Once Homeless Orphan Relies on Rap to Reach Troubled NYC Teens
Chris ‘Kazi’ Rolle was born in the Bahamas where he was abandoned soon after birth by his mother who decided to start over on her own and set out for America. Understandably, Kazi grew up with a hole in his soul, and headed for New York City at the age of 14 to track her down.
But their reunion was to be short-lived and, at 15, the unwanted orphan was kicked out of the house and ended up having to survive by his wits on the hard streets of the Crown Heights section of Brooklyn. He temporarily joined a gang and turned to a life of crime until he hooked up with a program called Art Start.
This self-help group enables troubled teens to channel their frustrations positively by giving them a chance to express their emotions through the rhymes associated rap. The organization even has a recording studio in order to attract aspiring hip-hop artists, though with the goal of getting them to write about the real issues affecting their souls, not ghetto fabulous gangsta fantasies about guns, bling and black-on-black crime.
The upshot is that, with the help of Art Start, Kazi was not only able to heal himself and become a productive member of society, but he then started serving as a mentor to at-risk kids in need of help. This spiritual transformation is the subject of The Hip Hop Project, a warts-and-all documentary which pulls no punches about the prospects of those stuck in poverty while simultaneously making a powerful statement
about human potential.
The camera is kind to the now 24 year-old Kazi in the winning way that it
captures his infectious enthusiasm as he influences two of his protégés, Princess and Cannon. Pregnant Princess, whose father was recently arrested for drug possession, is writing a song about whether or not to have the child. Cannon, who we learn has been rapping on the subways since 1999, is despondent because his mother has just succumbed to multiple sclerosis without his having a chance to say goodbye to her.

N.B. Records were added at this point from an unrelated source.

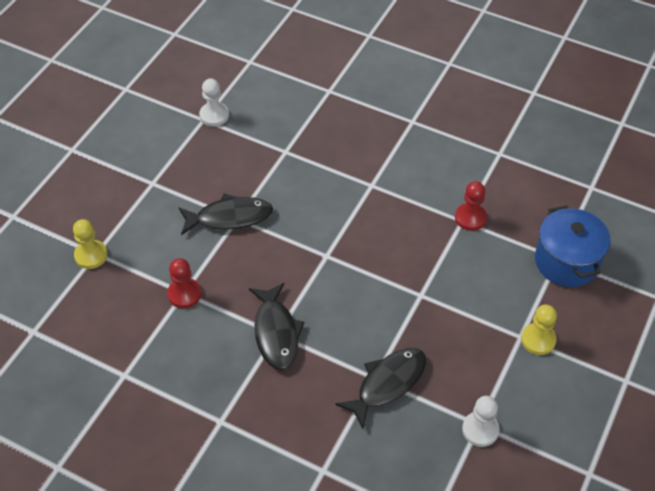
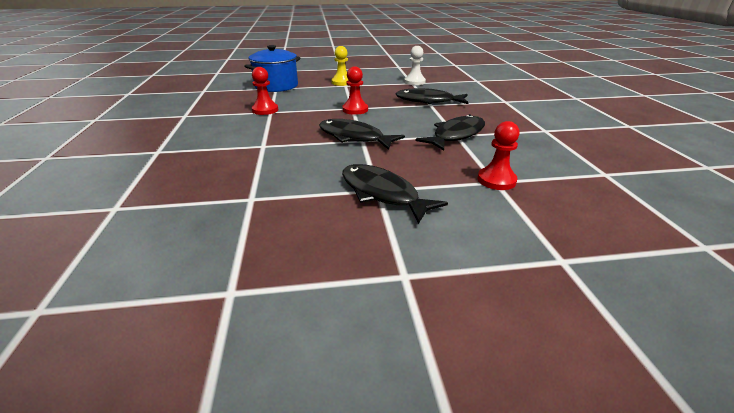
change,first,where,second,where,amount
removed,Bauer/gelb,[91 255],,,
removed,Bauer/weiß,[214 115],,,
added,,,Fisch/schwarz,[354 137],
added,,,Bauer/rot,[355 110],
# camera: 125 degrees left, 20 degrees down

Despite their considerable disadvantages, the triumphant participants in the four-year operation prove that, as Kazi claims, “The criminal mind is a creative mind.” For they manage to channel their negative experiences constructively by collaborating on a meaningful CD containing insightful personal narratives which touch on a variety of universal themes.
As the closing credits roll, postscripts updating the current status of all the folks we’ve gotten to know leave you with a sense of satisfaction. Look for cameo appearances by producer Bruce Willis and Def Jam CEO Russell Simmons extolling the virtues of the organization. With 100% of the profits going to non-profit charities devoted to youth, The Hip Hop Project might be the first totally tax deductible movie.